■ **Source text**
+-------+
Diana Rose Newby //

Why has COVID-19 killed more men than women? As the novel coronavirus SARS-CoV-2 continues its global spread, infection patterns and fatality rates have prompted this question both among medical experts and in the popular media. As of late April, data confirmed this disparity in multiple regions of the world: in China, men are 1.65 times more likely to die from COVID, while in New York City, the fatality rate among men is 1.77 times higher than among women (Rossman). And across news networks ranging from The Conversation to the Daily Mail, fingers are being pointed at one potential culprit: testosterone.

At first blush, that conclusion might seem intuitive. Broadly defined as the male sex hormone, testosterone, or T, is often seen as precisely what makes men men; on this view, it must be the crux of any sex-based difference. What’s more, a number of studies suggest that testosterone has an immunosuppressive function.[1] In turn, this literature has been cited by news writers hoping to account for the sex-based disparity in COVID fatalities. Although antibody tests have not yet “proved reliable” in confirming testosterone’s culpability, as Daily Mail writers Jo MacFarlane and Eve Simmons admit, they muse that such confirmation might offer “[p]roof … that man flu may not be a myth after all.”
+-------+
■ **Data under study**

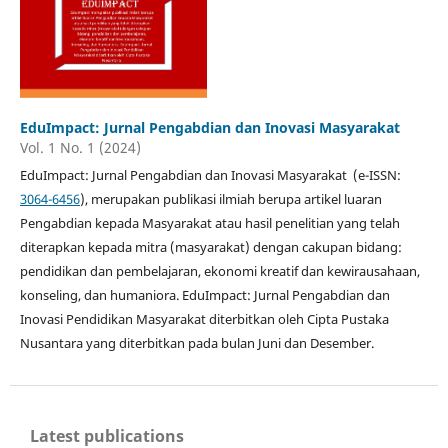
EduImpact: Jurnal Pengabdian dan Inovasi Masyarakat
Vol. 1 No. 1 (2024)
EduImpact: Jurnal Pengabdian dan Inovasi Masyarakat (e-ISSN:
3064-6456
), merupakan publikasi ilmiah berupa artikel luaran
Pengabdian kepada Masyarakat atau hasil penelitian yang telah
diterapkan kepada mitra (masyarakat) dengan cakupan bidang:
pendidikan dan pembelajaran, ekonomi kreatif dan kewirausahaan,
konseling, dan humaniora. EduImpact: Jurnal Pengabdian dan
Inovasi Pendidikan Masyarakat diterbitkan oleh Cipta Pustaka
Nusantara yang diterbitkan pada bulan Juni dan Desember.
Latest publications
+-------+
■ **Brief**
Reproduce the COVID-19 essay word for word from "Why has COVID-19" to "potential culprit: testosterone.". The material above is separate from the COVID-19 essay.

■ **Solution for this exercise**
Why has COVID-19 killed more men than women? As the novel coronavirus SARS-CoV-2 continues its global spread, infection patterns and fatality rates have prompted this question both among medical experts and in the popular media. As of late April, data confirmed this disparity in multiple regions of the world: in China, men are 1.65 times more likely to die from COVID, while in New York City, the fatality rate among men is 1.77 times higher than among women (Rossman). And across news networks ranging from The Conversation to the Daily Mail, fingers are being pointed at one potential culprit: testosterone.